In that legislative session, Nevada lawmakers were so bold as to pass a law that increased their pensions by 300 percent. Though the eventual retirement payouts amounted to only a few hundred dollars per month, voters were outraged by the audaciousness of the self-serving money grab.
Under that 1989 law, pensions for part-time lawmakers were to rise from $25 a month per year of service to $100 a month per year of service — a mere drop in the multibillion-dollar state budget.
But a petition was circulated to put the repeal of the pension hike on the ballot in 1990.
Smarting from the voluble voter backlash, Gov. Bob Miller called a special session in November of 1989 and lawmakers quickly repealed the pension increase and Miller signed it two hours later.
Despite the repeal some lawmakers feared the pension grab remains ”a campaign issue that hurts everybody who voted for it.’’
Only four legislators opposed the 300 percent pension increase for themselves, and despite the repeal in special session many of the senators and assemblymen who originally voted for the increase were later voted out of office.
So, in 2015 state lawmakers hatched Assembly Joint Resolution 10, which proposes to amend the state Constitution to create a citizen compensation commission that would set their salaries, as well as the salaries of statewide officials, justices, judges and county elected officials. It overwhelmingly was passed by lawmakers in 2015 but must be approved again this session before it would go before the voters in 2018.
The Constitution currently states that such compensation is set by law, meaning the legislators set their own salaries and expense reimbursement. That currently amounts to a salary of $146.29 a day for 60 days of each 120-day session, plus $140 a day to cover expenses each day of the 120-day session, for a total of just more than $25,000 each legislative year.
This compares favorably with a number of other states with part-time legislatures — such as Kansas which pays $88.66 a day plus $140 a day in expenses and Wyoming at $150 a day in pay plus $109 a day in expenses. (Pay no heed to neighboring bank-breaking California where full-time lawmakers are paid more than $100,000 a year plus $176 a day in expenses.)

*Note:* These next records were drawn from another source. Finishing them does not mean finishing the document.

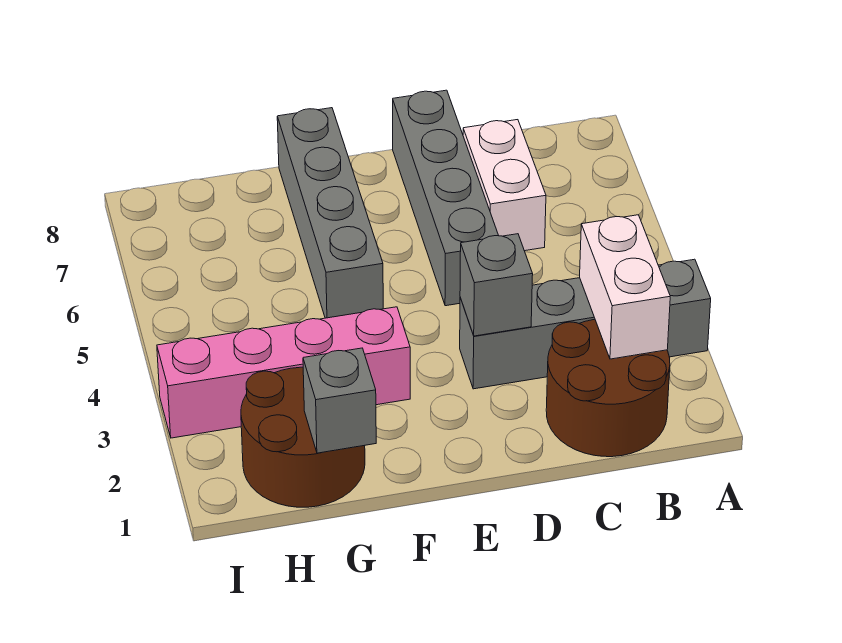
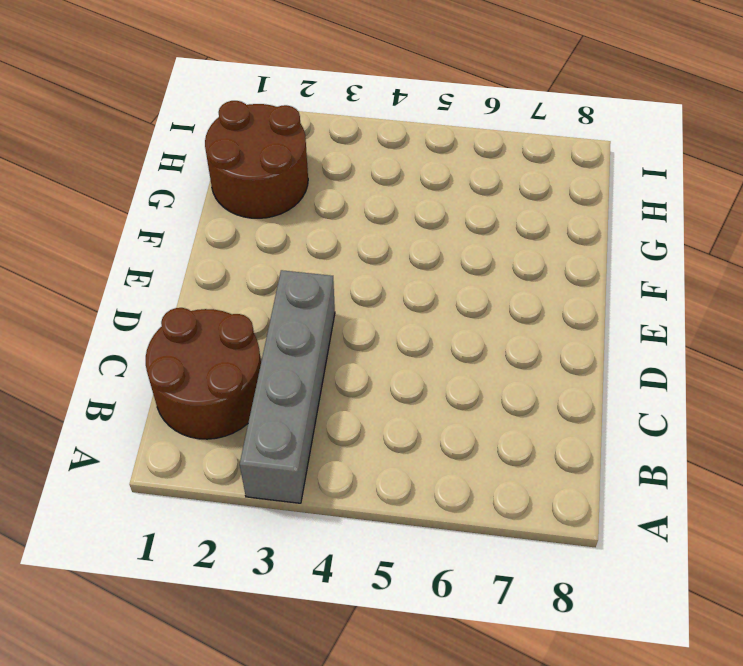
none -> white 1x2 brick [463,120,546,251]
none -> grey 1x4 brick [393,90,498,306]

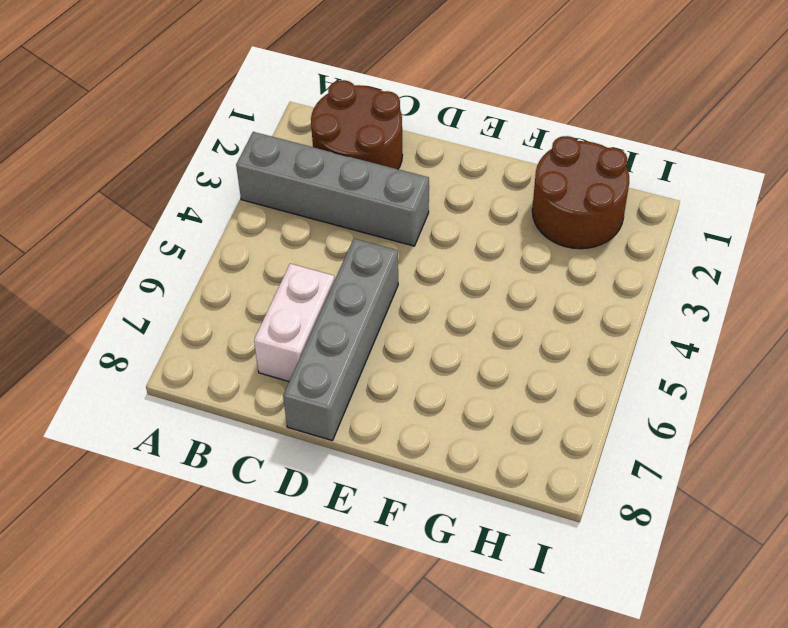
none -> pink 1x4 brick [157,307,410,438]
none -> grey 1x4 brick [277,108,383,318]

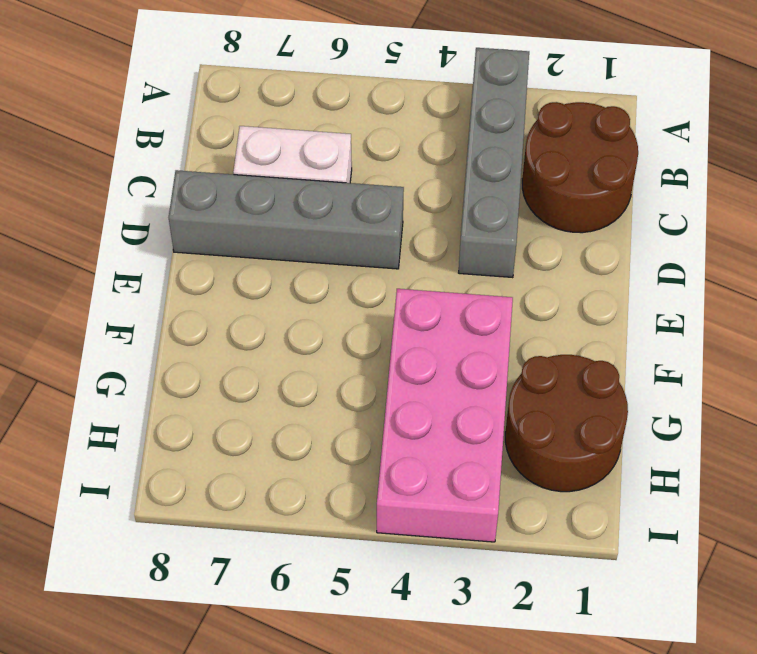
pink 2x4 brick [377,289,513,542] -> pink 1x4 brick [157,307,410,438]
none -> grey 1x4 brick [277,108,383,318]
none -> white 1x2 brick [580,215,670,359]

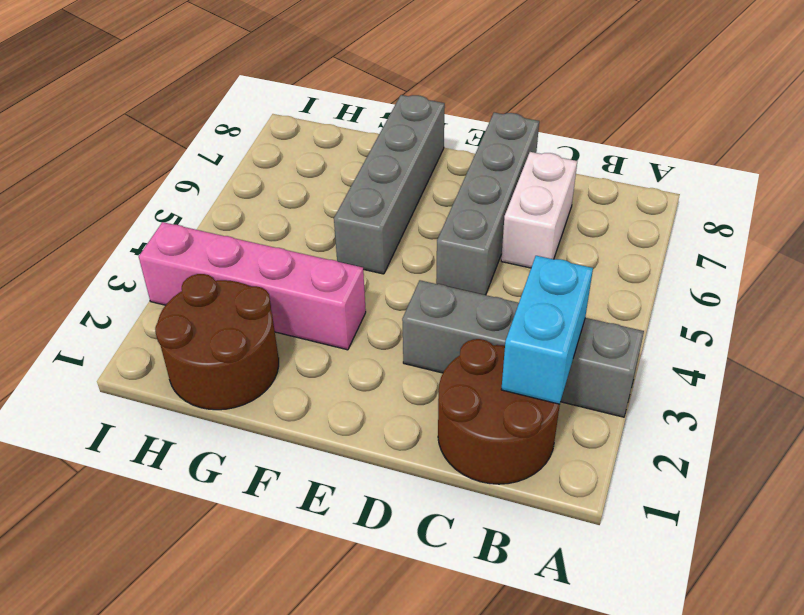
cyan 1x2 brick [501,256,593,404] -> white 1x2 brick [580,215,670,359]
none -> grey 1x1 brick [460,234,533,336]
none -> grey 1x1 brick [303,348,376,453]

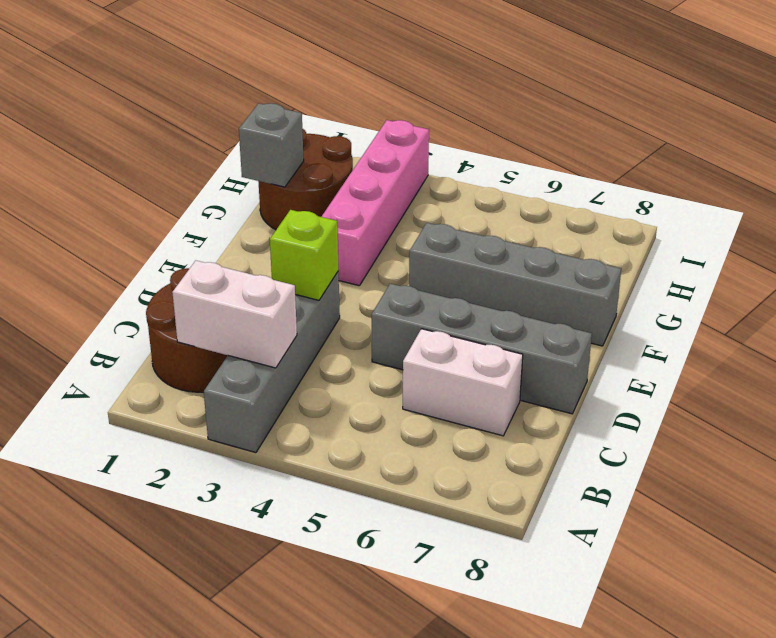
lime 1x1 brick [270,210,339,300] -> grey 1x1 brick [460,234,533,336]

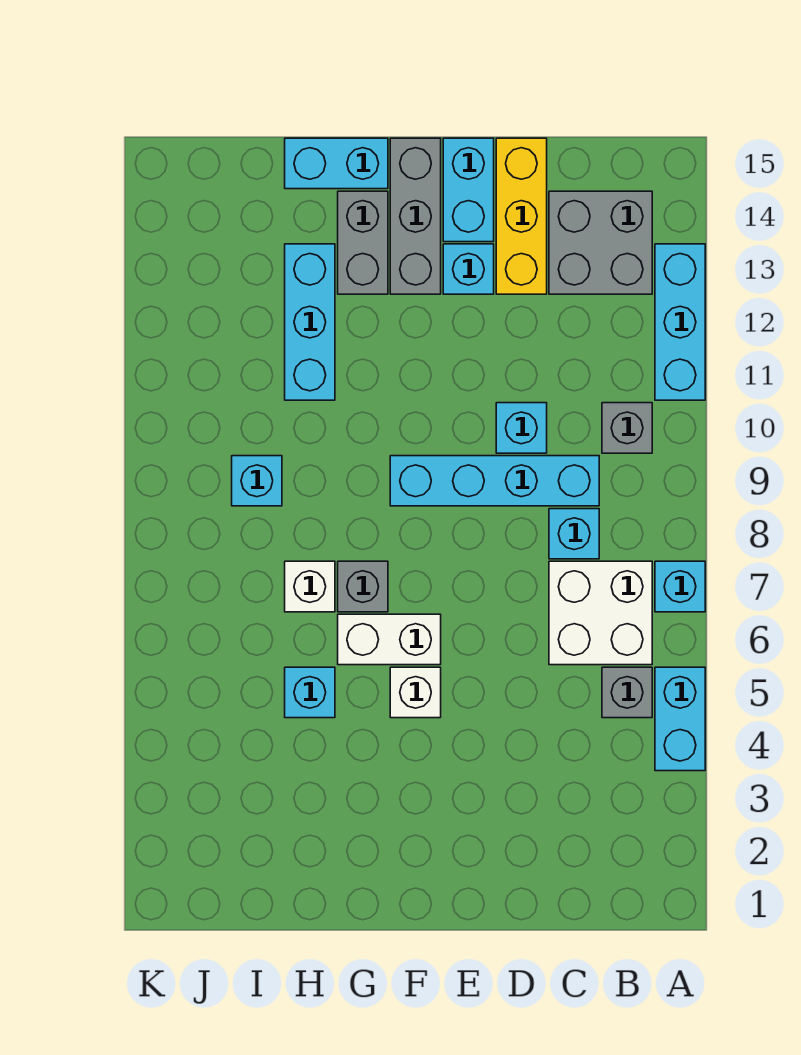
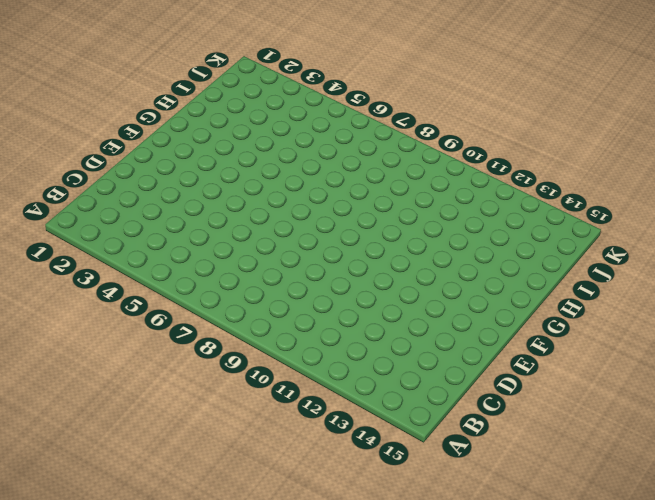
none -> cyan 1x2 brick [655,667,705,771]
none -> cyan 1x1 brick [655,561,705,612]
none -> cyan 1x3 brick [655,244,705,400]

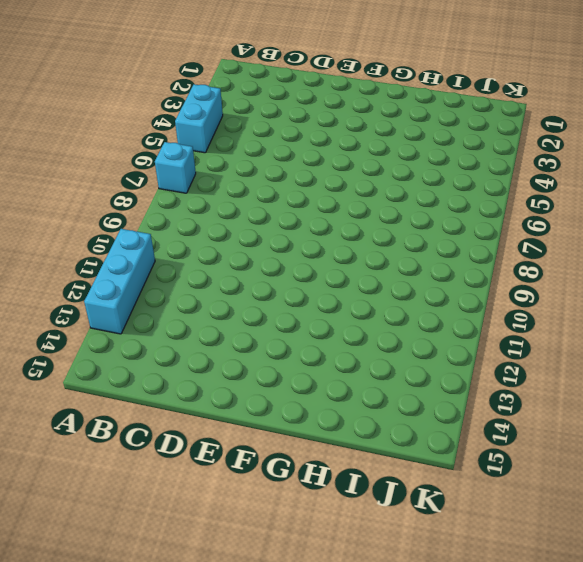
none -> grey 1x1 brick [602,667,652,718]
none -> white 2x2 brick [549,561,652,665]
none -> grey 1x1 brick [602,403,652,453]

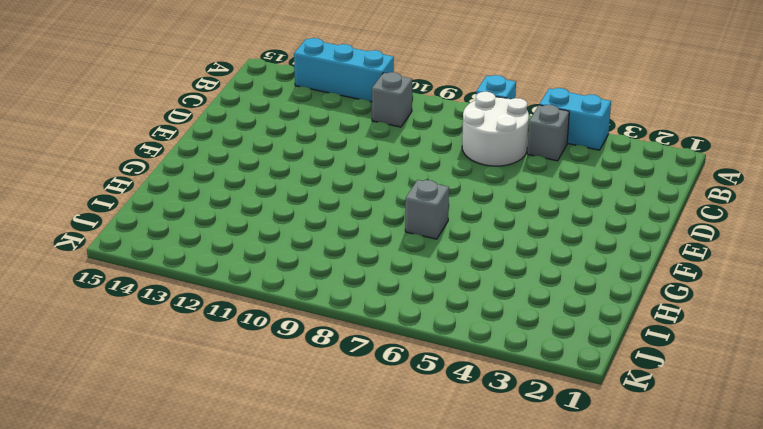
white 2x2 round brick [462,92,529,166] -> white 2x2 brick [549,561,652,665]
none -> grey 2x2 brick [549,191,652,294]
none -> cyan 1x1 brick [549,509,599,559]
none -> cyan 1x4 brick [390,456,599,506]

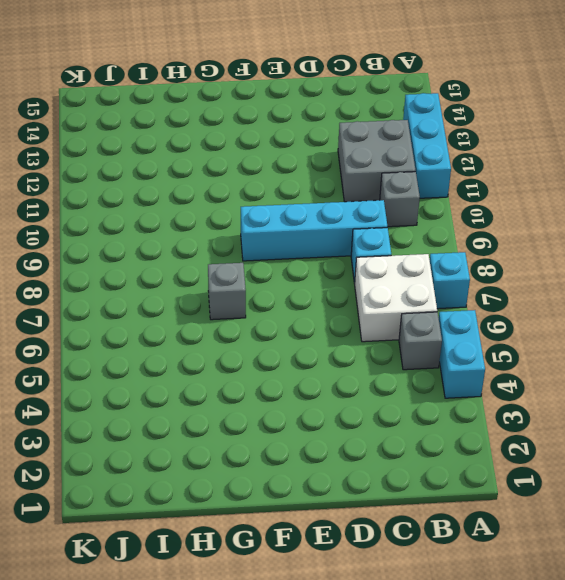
grey 2x2 brick [338,120,416,202] -> grey 2x2 brick moved to [549,191,652,294]
none -> cyan 1x1 brick [496,403,547,453]
none -> yellow 1x3 brick [496,138,547,294]
none -> cyan 1x1 brick [443,244,494,294]

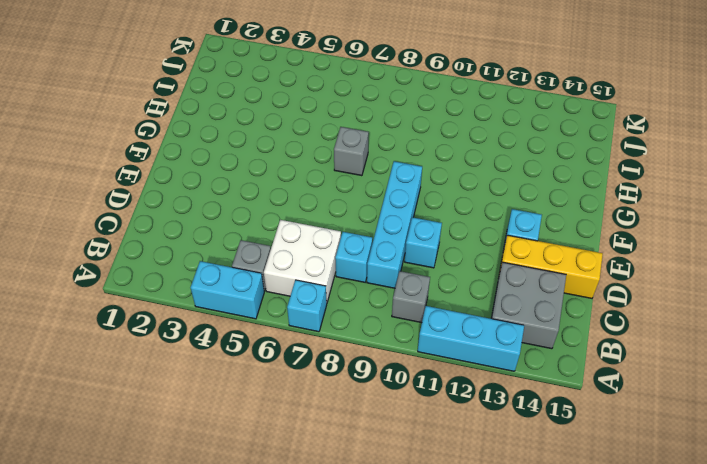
none -> cyan 1x2 brick [443,138,494,242]
none -> white 1x1 brick [390,667,441,718]
none -> white 1x2 brick [338,614,441,665]

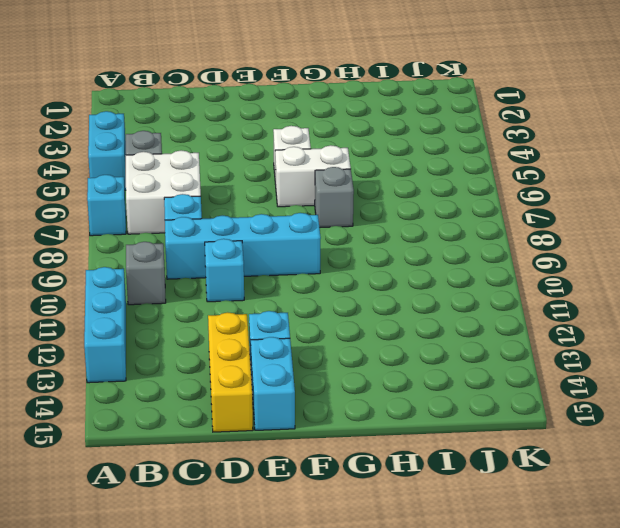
none -> grey 2x2 brick [549,191,652,294]
none -> grey 1x3 brick [390,138,441,294]
none -> grey 1x2 brick [338,191,388,294]

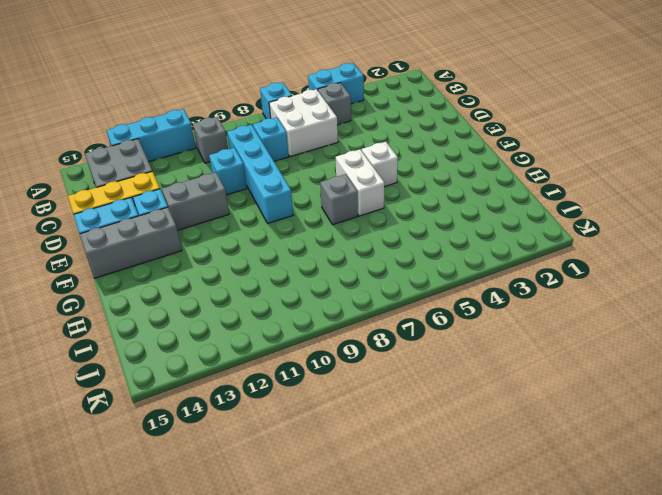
grey 1x2 brick [162,173,229,230] -> grey 1x2 brick moved to [338,191,388,294]
none -> cyan 1x2 brick [285,138,388,189]
none -> cyan 1x1 brick [285,667,335,718]
none -> white 1x1 brick [285,561,335,612]

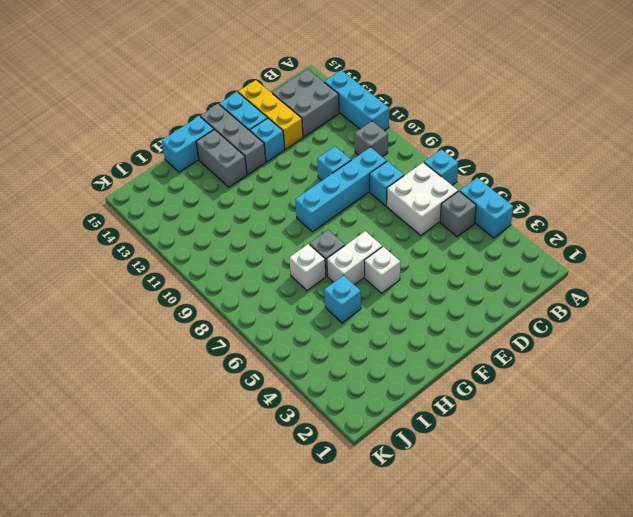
none -> cyan 1x3 brick [285,244,335,400]
none -> cyan 1x1 brick [232,456,282,506]

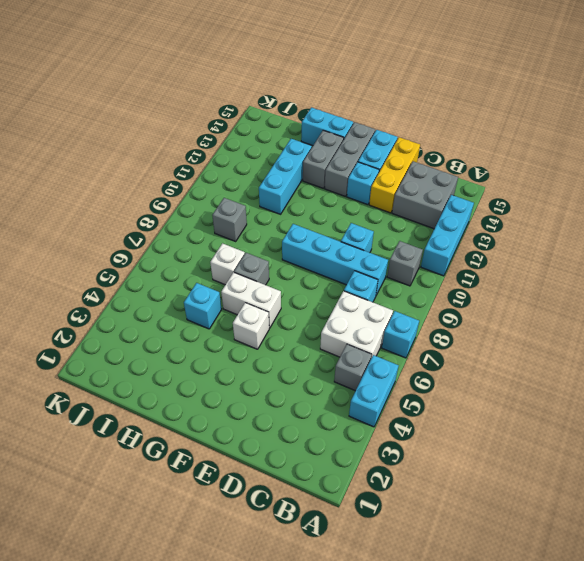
grey 1x1 brick [212,198,247,241] -> cyan 1x1 brick [232,456,282,506]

Under AJR10 the governor would appoint a seven-member commission with various expertise as prescribed by law. Members would draw a salary plus benefits. They would be tasked with comparing the salaries of elected officials with the salaries and benefits of persons employed in the public or private sector who have similar qualifications.
The fiscal note on the resolution proclaims there would no effect on state or local government, which should raise suspicions right there.
According to Ballotpedia, one of the arguments for passage of AJR10 was advanced by Republican Assemblywoman Vicki Dooling, who is no longer in office. She proffered: “I am bringing this resolution forward because I believe it is difficult for elected officials to have a serious and fact-based discussion about their own compensation. Too many interest groups criticize and bring pressure. They regard this as self-serving and fail to recognize the amount of time and effort it takes to serve our fellow citizens. Even when the Legislature created an advisory commission that is still in statute, that commission’s recommendations had to be submitted to the Legislature for enactment. In the end, legislators were still forced to discuss and act on their own salaries.”
And answer to the voters, just as they did in 1989? There’s the rub.
Actually a number of states have created compensation commissions so lawmakers might wash their hands of the grubby task of setting their own pay. One of the more recent ones is Minnesota. According to news accounts, Minnesota lawmakers had not received a raise in nearly two decades, fearing a voter backlash. Instead, in November 2016 more than three-quarters of state voters amended the state Constitution to create a compensation commission.
This past month Minnesota’s pay panel voted 13-1 to increase their lawmaker salaries by 50 percent, from $31,000 a year to $45,000.
Nevada voters should keep that in mind should AJR10 make it to the ballot here next year. If lawmakers think they deserve a raise, they should have to persuade the voters directly, and not dodge their duty.
Update: AJR10 died this week when it failed to get a vote in the Assembly… unless it’s brought back as an emergency or some other ruse.